The book is full of examples like this – and, in fairness, also inspiring interviews with some remarkable officials who are building a great future for Indians (check out the section on New Delhi’s now-former mayor).

Two other interesting areas that the book explores: gender discrimination and the spending habits of New India.

Here are some stats on gender discrimination:

In large tracts of northern and western India, the so-called “gender gap” between boys and girls has sharply increased. The average ratio of births of girls to boys for India was 945 to 1,000 in 1991. By 2001 it had fallen to 927. … Gujarat has fewer than 900 girls to 1,000 boys. Punjab has below 800.

Put another way, over time, 3-4% of the Indian population may never be able to marry because there simply won’t be enough girls to marry. Given India’s size this will mean millions of sex-starved men. Moreover, the traditional solutions to this problem never really worked and are already fading.
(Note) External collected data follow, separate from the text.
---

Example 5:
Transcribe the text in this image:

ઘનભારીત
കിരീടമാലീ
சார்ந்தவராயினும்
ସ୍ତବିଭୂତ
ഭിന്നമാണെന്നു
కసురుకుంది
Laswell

China’s got this problem too; India’s going to have to learn from it.

The spending habits are interesting as India is its own juggernaut and is going to have to decide what values it wants to promote. Will it adopt Western consumerism or create something uniquely Indian?

Alok [a successful entrepreneur] said his employees, most of whom are dressed such that they would blend in with their counterparts in San Francisco, never talk about money in cash terms. The measure their pay in EMIs, or equal monthly installments. These are monthly deductions from your bank account that continue for years, enabling you to pay off the car, motorbike, microwave, freezer, air-conditioning units, and flats you have not earned. You can even take an EMI holiday. … “Saving is the last thing on these guys’ [his employess] minds,” Alok said.

We’ve seen how this movie ends.

I can’t wait to go back to India. I recommend that everyone go there as it’s fascinating – and read In Spite of the Gods before you go to have a better sense of what is happening behind the scenes.